- Opening Delimiter -

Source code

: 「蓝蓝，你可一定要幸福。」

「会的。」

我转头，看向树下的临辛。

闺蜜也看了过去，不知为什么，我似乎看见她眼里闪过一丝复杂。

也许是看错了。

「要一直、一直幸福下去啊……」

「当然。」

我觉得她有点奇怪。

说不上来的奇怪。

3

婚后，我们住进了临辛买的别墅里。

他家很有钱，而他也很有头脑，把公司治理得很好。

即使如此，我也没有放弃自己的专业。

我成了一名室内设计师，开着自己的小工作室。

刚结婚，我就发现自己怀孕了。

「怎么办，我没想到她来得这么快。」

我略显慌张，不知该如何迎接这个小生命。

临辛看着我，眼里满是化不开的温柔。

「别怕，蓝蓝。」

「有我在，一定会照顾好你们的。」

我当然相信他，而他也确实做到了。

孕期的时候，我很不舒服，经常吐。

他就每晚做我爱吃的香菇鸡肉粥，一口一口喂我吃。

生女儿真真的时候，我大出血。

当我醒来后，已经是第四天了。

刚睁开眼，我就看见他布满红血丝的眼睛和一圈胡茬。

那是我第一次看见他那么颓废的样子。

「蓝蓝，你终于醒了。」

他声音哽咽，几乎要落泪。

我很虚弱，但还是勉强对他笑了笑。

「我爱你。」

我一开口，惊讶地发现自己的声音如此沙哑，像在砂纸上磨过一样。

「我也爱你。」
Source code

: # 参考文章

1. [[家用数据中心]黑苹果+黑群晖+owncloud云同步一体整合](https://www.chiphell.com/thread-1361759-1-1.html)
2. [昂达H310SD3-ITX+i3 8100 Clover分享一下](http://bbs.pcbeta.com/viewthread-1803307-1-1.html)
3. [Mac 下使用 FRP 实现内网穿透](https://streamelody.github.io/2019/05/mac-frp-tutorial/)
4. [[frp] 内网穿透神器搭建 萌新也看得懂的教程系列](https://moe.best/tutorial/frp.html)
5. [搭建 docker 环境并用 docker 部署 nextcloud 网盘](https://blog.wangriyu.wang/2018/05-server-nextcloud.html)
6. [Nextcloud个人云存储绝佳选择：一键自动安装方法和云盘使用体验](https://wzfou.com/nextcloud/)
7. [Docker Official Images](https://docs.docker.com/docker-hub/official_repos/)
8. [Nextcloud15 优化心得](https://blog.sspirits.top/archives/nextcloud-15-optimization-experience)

- Closing Delimiter -

• [Task directions]:
What are the lines from the one with "2. [昂达H310SD3-ITX+i3 8100" through the end of the entries? Give them again exactly, both end lines included.

• [Answer to the exercise]:
2. [昂达H310SD3-ITX+i3 8100 Clover分享一下](http://bbs.pcbeta.com/viewthread-1803307-1-1.html)
3. [Mac 下使用 FRP 实现内网穿透](https://streamelody.github.io/2019/05/mac-frp-tutorial/)
4. [[frp] 内网穿透神器搭建 萌新也看得懂的教程系列](https://moe.best/tutorial/frp.html)
5. [搭建 docker 环境并用 docker 部署 nextcloud 网盘](https://blog.wangriyu.wang/2018/05-server-nextcloud.html)
6. [Nextcloud个人云存储绝佳选择：一键自动安装方法和云盘使用体验](https://wzfou.com/nextcloud/)
7. [Docker Official Images](https://docs.docker.com/docker-hub/official_repos/)
8. [Nextcloud15 优化心得](https://blog.sspirits.top/archives/nextcloud-15-optimization-experience)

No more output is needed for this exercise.